Wednesday, September 16, 2009

Scheduling a Beautiful Day in the Neighborhood

I own a very distinct memory from my childhood where on any given day I could walk out the front door of our house onto our little suburban culdesac and make an almost limitless decision as to which neighboring friend I would play with that day. My choices were as abundant as the houses in my purview. Literally every household around us, even over on the next block, contained a kid to play with within 1 to 2 years of my age. It seemed like all of the other parents were my parent's age as well. It was like some strange phenomenon had happened in which all these twentysomething married couples invaded this quiet pocket and entered into some crazy cultish pact or some university-funded social experiment with the express instruction of knocking off children all at the same time.
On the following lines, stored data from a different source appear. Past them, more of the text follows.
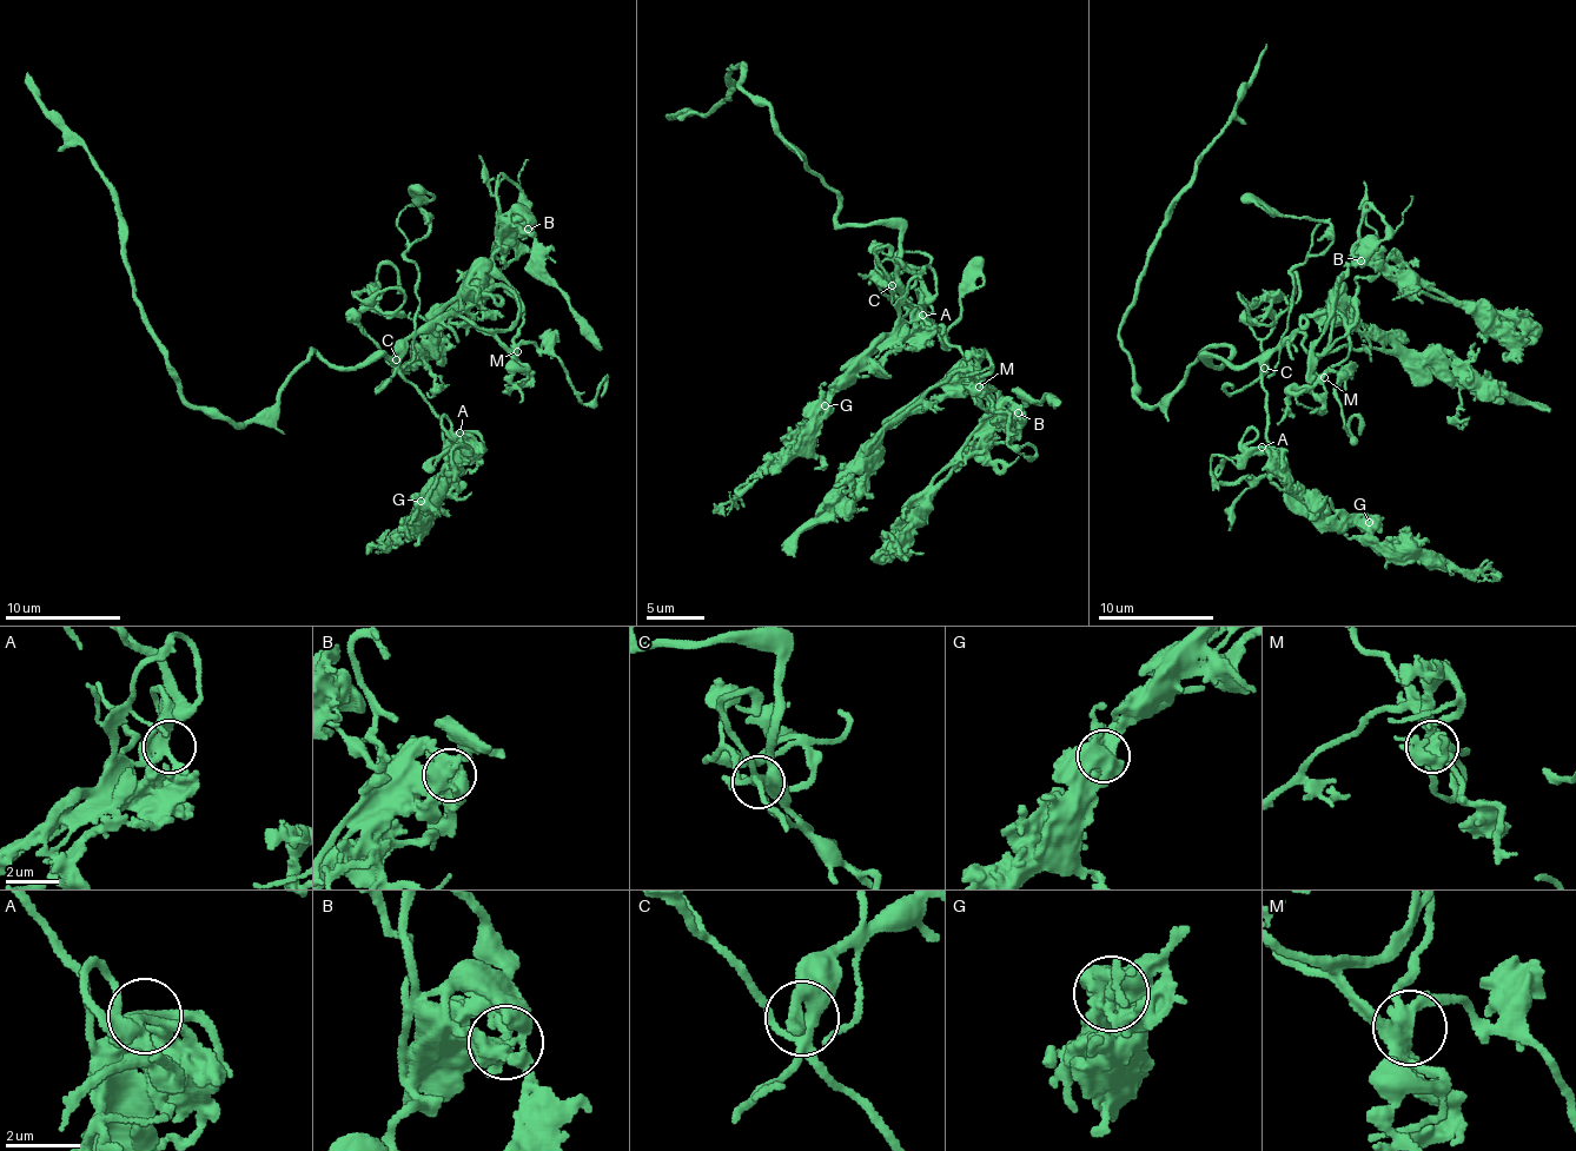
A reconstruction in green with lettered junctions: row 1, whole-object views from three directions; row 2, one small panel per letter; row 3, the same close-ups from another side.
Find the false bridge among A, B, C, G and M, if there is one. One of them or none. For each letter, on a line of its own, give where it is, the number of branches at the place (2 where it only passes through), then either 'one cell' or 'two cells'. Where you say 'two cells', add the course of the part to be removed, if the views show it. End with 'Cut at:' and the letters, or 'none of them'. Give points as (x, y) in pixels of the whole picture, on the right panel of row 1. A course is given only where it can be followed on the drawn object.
A: (1262, 447) | 4 | one cell
B: (1361, 260) | 5 | one cell
C: (1264, 368) | 5 | one cell
G: (1369, 522) | 4 | one cell
M: (1324, 377) | 5 | one cell
Cut at: none of them

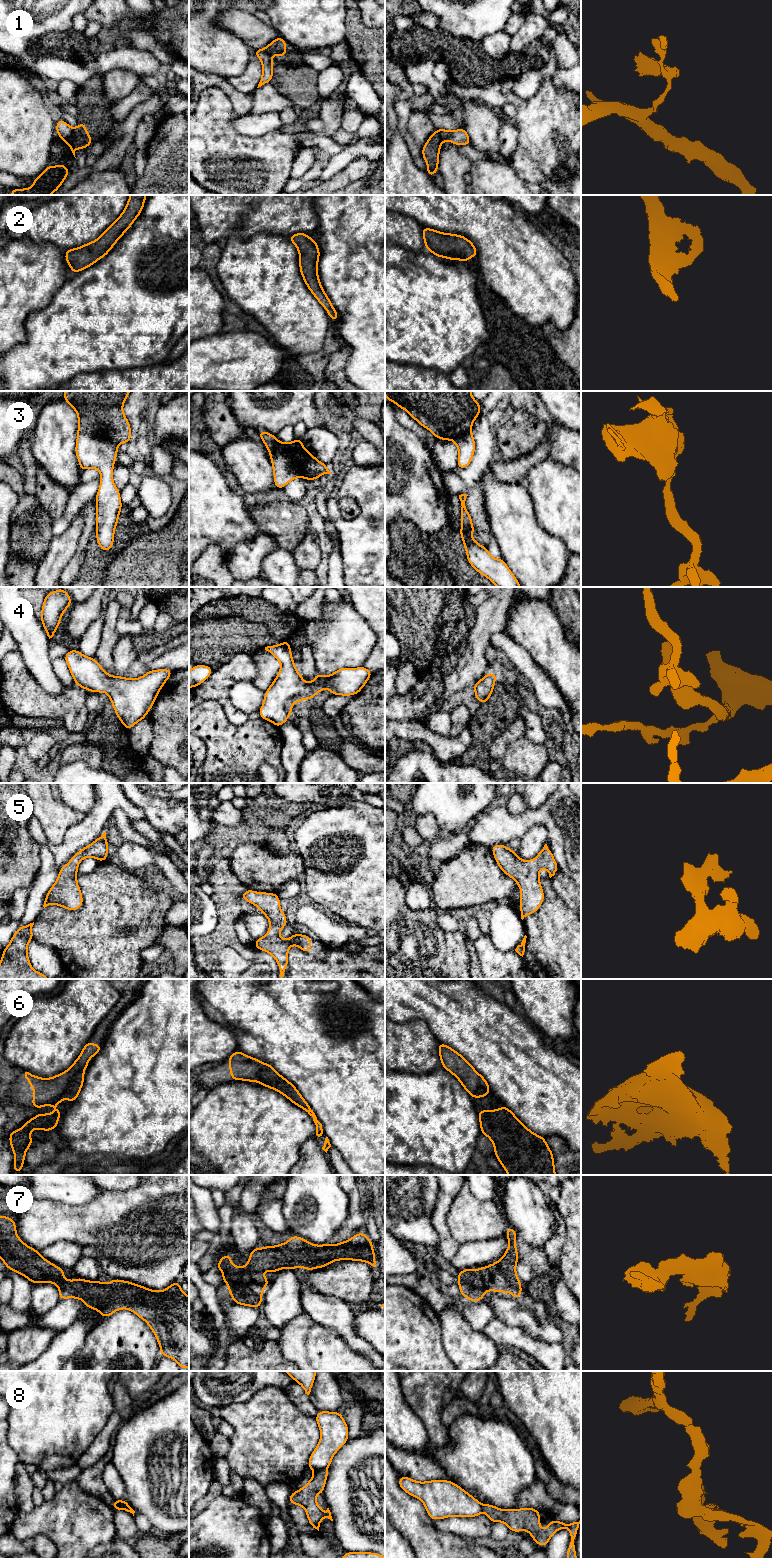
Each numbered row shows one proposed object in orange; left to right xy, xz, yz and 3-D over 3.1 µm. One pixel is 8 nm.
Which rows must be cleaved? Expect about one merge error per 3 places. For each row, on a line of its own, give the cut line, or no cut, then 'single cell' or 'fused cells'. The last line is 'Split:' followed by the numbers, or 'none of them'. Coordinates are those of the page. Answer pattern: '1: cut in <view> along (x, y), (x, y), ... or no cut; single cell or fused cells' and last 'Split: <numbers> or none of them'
1: cut in xy along (74, 129), (74, 132), (69, 137), (63, 139); fused cells
2: no cut; single cell
3: cut in xy along (78, 432), (90, 433), (110, 440), (117, 445); fused cells
4: no cut; single cell
5: no cut; single cell
6: cut in xy along (83, 1070), (72, 1077), (60, 1094), (37, 1107); fused cells
7: no cut; single cell
8: cut in xz along (325, 1468), (315, 1471); fused cells
Split: 1, 3, 6, 8

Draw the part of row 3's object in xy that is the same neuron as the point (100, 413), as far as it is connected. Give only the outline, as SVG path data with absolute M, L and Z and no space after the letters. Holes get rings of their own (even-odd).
M65 391L63 400L69 403L78 416L78 433L84 432L117 445L130 442L131 427L123 413L123 404L131 391Z

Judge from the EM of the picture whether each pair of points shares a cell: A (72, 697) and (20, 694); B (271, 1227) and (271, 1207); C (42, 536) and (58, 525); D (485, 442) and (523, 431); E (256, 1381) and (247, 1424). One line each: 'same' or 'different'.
A: same
B: same
C: different
D: different
E: different

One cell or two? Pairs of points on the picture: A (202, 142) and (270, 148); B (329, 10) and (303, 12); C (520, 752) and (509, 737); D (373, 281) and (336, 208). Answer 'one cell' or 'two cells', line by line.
A: one cell
B: one cell
C: two cells
D: one cell

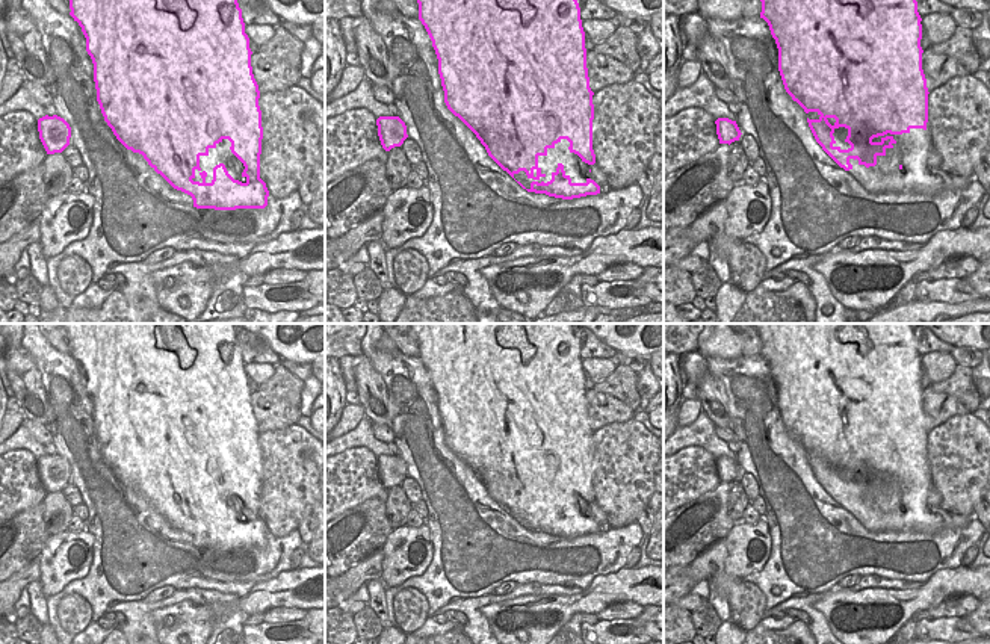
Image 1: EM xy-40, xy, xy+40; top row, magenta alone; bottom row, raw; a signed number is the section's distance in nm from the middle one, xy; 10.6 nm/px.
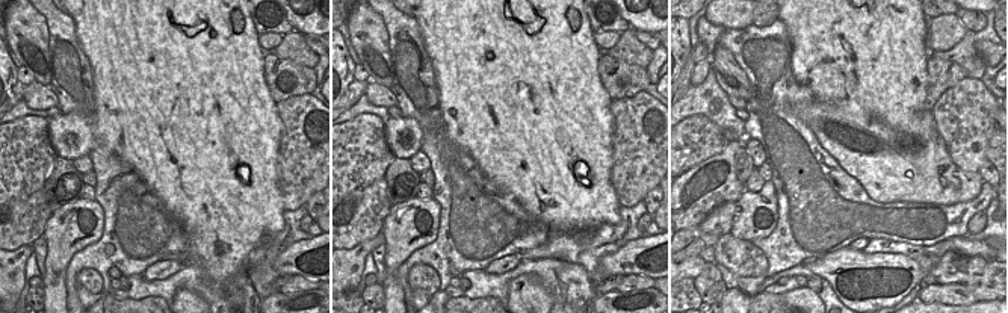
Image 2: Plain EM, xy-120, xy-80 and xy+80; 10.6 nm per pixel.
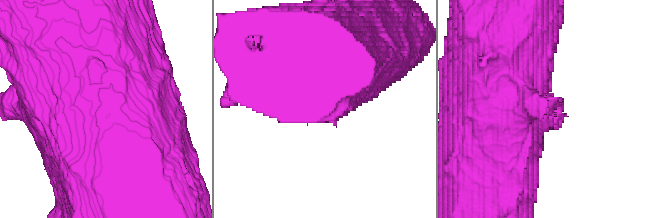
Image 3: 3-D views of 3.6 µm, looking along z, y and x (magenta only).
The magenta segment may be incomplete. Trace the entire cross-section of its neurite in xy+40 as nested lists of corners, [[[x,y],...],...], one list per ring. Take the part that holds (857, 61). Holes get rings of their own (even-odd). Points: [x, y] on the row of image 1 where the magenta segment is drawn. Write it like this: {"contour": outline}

While the same seems to hold true for my parents and their parents' generations, sadly this is not the case for the modern kid. My own kids in particular also live on a suburban culdesac in a genuinely suburban neighborhood that is, unfortunately for them, a pretty mixed bag. The surrounding neighbors are mostly retirees and empty-nesters, corporate dynamic duo dynamos and those with the tweens and high-schoolers. As a result, playtime for our kids now demands excruciatingly calculated effort, dayplanning and the kind of precision scheduling that could rival that of CEOs of large companies. Being driven (shuttled) by us parents to playdates, heavily structured sports, Scouts and extra-curricular activities are the contemporary equivalent to my generation's simply walking out the door and transporting ourselves to activities via bicycle.

So what is responsible for this shift? Sprawl and excessive dependence on cars to get us where we're going? The media or other forces making us believe it's not safe to let our kids run off and play on their own? Poor town planning that doesn't allow for newer families of the same ages to congregate together as before? Something else? All of the above? What's your take?

1 comment:

Mike Lanza said...

I run a blog called devoted to helping parents give their children a neighborhood where spontaneous outdoor play happens regularly.

Part of my solution is to make our yards interesting enough for kids to compete with all the other attractions kids that tug on kids these days - lifelike videogames, social networks, web surfing, hundreds of TV channels, dozens of fascinating structured activities, etc.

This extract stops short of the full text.